Modello 730: rimborsi e trattenute in busta paga

A partire dal mese di maggio e fino al 30.09.2026, i contribuenti pensionati e lavoratori dipendenti sono chiamati ad effettuare la propria dichiarazione dei redditi tramite il mod. 730.

Attraverso il modello 730 il contribuente comunica i suoi redditi allo Stato e dalla dichiarazione potrà emergere un credito oppure un debito.

Poiché il datore di lavoro funge da sostituto d’imposta, i crediti dei dipendenti saranno rimborsati direttamente in busta paga a partire dal mese di 07/2026 per i 730 presentati a 05-06/26, e nei mesi successivi per i 730 presentati oltre tali date. I crediti rimborsati ai dipendenti sono recuperati dal datore di lavoro attraverso il modello F24.

Allo stesso modo, i debiti dei dipendenti saranno trattenuti dal datore di lavoro in unica soluzione o in rate in busta paga e riversati nelle casse dello Stato tramite modello F24.

Laddove il contribuente abbia scelto di rateizzare il debito, le rate saranno presenti in tante buste paga per quante saranno le rate richieste (e comunque nel limite massimo di 5, in modo da estinguere il debito entro il mese di novembre dell’anno della dichiarazione).

Tra i debiti che possono essere saldati con il 730 vi è anche quello relativo alla cedolare secca (canoni di locazione). Nel caso in cui l’importo sia inferiore a € 257,52, il debito sarà saldato in un’unica soluzione entro il 30/11, nel caso in cui l’importo sia uguale o maggiore a tale soglia, le rate saranno 2 (40%+60%) nelle rispettive scadenze del 30/06 e del 30/11.

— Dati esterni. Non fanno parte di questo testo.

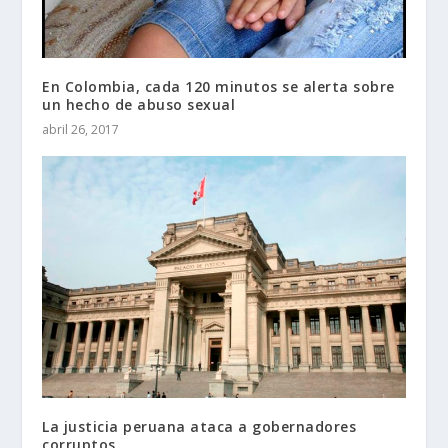
En Colombia, cada 120 minutos se alerta sobre
un hecho de abuso sexual
abril 26, 2017
La justicia peruana ataca a gobernadores
corruptos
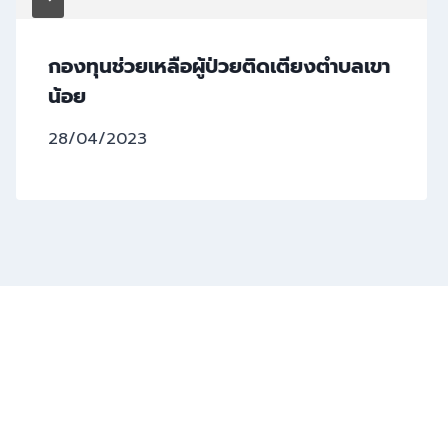
กองทุนช่วยเหลือผู้ป่วยติดเตียงตำบลเขา
น้อย
28/04/2023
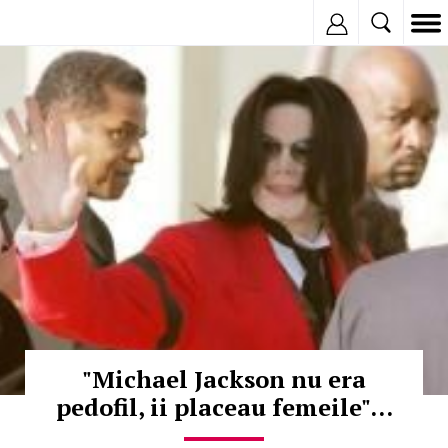
Inregistreaza
© Copyright:
"Michael Jackson nu era
pedofil, ii placeau femeile"...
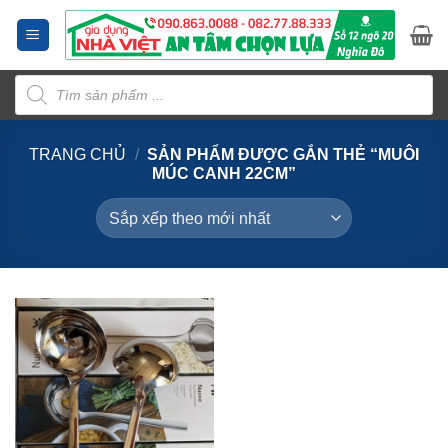
Bỏ
qua
nội
Tìm
dung
kiếm
sản
phẩm
TRANG CHỦ
/
SẢN PHẨM ĐƯỢC GẮN THẺ “MUÔI
MÚC CANH 22CM”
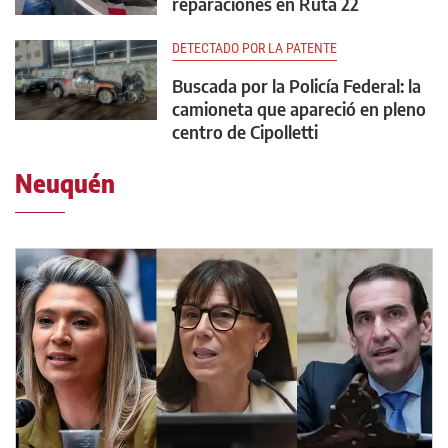
reparaciones en Ruta 22
DETECTADO POR LA PATENTE
Buscada por la Policía Federal: la
camioneta que apareció en pleno
centro de Cipolletti
Neuquén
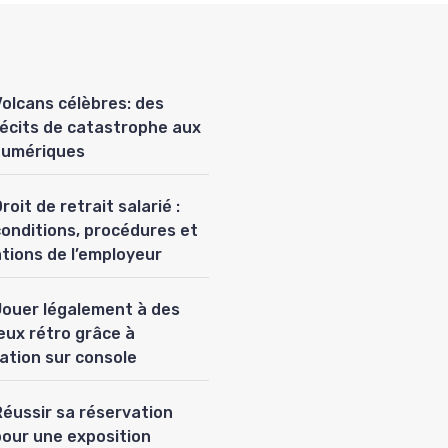
Volcans célèbres: des
récits de catastrophe aux
numériques
roit de retrait salarié :
conditions, procédures et
ations de l’employeur
Jouer légalement à des
eux rétro grâce à
lation sur console
Réussir sa réservation
pour une exposition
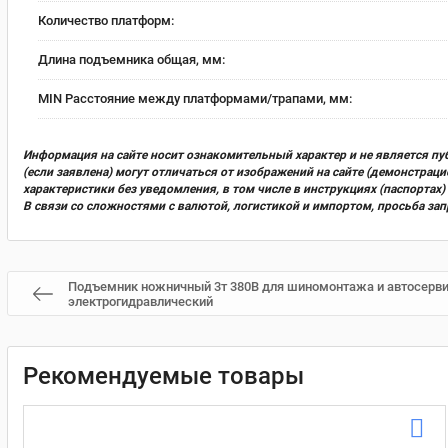
Количество платформ:
Длина подъемника общая, мм:
MIN Расстояние между платформами/трапами, мм:
Информация на сайте носит ознакомительный характер и не является пу
(если заявлена) могут отличаться от изображений на сайте (демонстра
характеристики без уведомления, в том числе в инструкциях (паспорта
В связи со сложностями с валютой, логистикой и импортом, просьба за
Подъемник ножничный 3т 380В для шиномонтажа и автосерви
электрогидравлический
Рекомендуемые товары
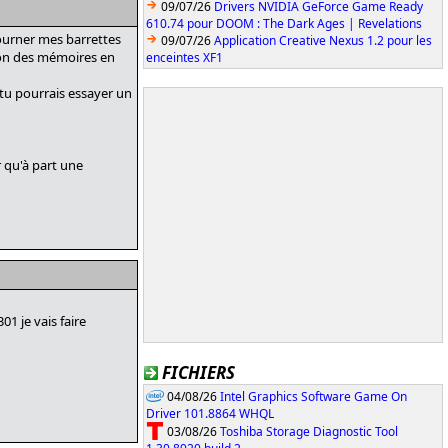
09/07/26
Drivers NVIDIA GeForce Game Ready
610.74 pour DOOM : The Dark Ages | Revelations
 tourner mes barrettes
09/07/26
Application Creative Nexus 1.2 pour les
tion des mémoires en
enceintes XF1
s tu pourrais essayer un
 qu'à part une
1 je vais faire
FICHIERS
04/08/26
Intel Graphics Software Game On
Driver 101.8864 WHQL
03/08/26
Toshiba Storage Diagnostic Tool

Per i contribuenti privi di sostituto d’imposta, il rimborso del credito da 730 avverrà automaticamente da parte dell’Agenzia delle Entrate sull’IBAN indicato dal contribuente in fase di dichiarazione. Sottolineiamo che qualora i crediti calcolati siano maggiori di € 4.000,00, l’AdE si riserva di fare un controllo ulteriore sulla dichiarazione dei redditi per verificare la correttezza dei dati inseriti, motivo per cui crediti di importi così alti potrebbero tardare ad arrivare al contribuente.

L’eventuale debito dovrà essere saldato dal contribuente il quale potrà generare, al termine della dichiarazione, l’F24 con l’importo da versare ed effettuare così il pagamento.

ATTENZIONE:

  • tutti i contribuenti con almeno 2 rapporti di lavoro sono obbligati a presentare la propria dichiarazione dei redditi. Infatti, non hai l’obbligo di presentare il 730 se possiedi un solo reddito (es. un lavoro dipendente o una pensione) già conguagliato dal datore di lavoro o dall’ente pensionistico, o se rientri nei limiti di esenzione previsti dalla legge. In questi casi, le imposte risultano già interamente versate;
  • per sostituto d’imposta non si intende esclusivamente il datore di lavoro, per i soli pensionati, infatti, anche l’Inps ha la medesima funzione.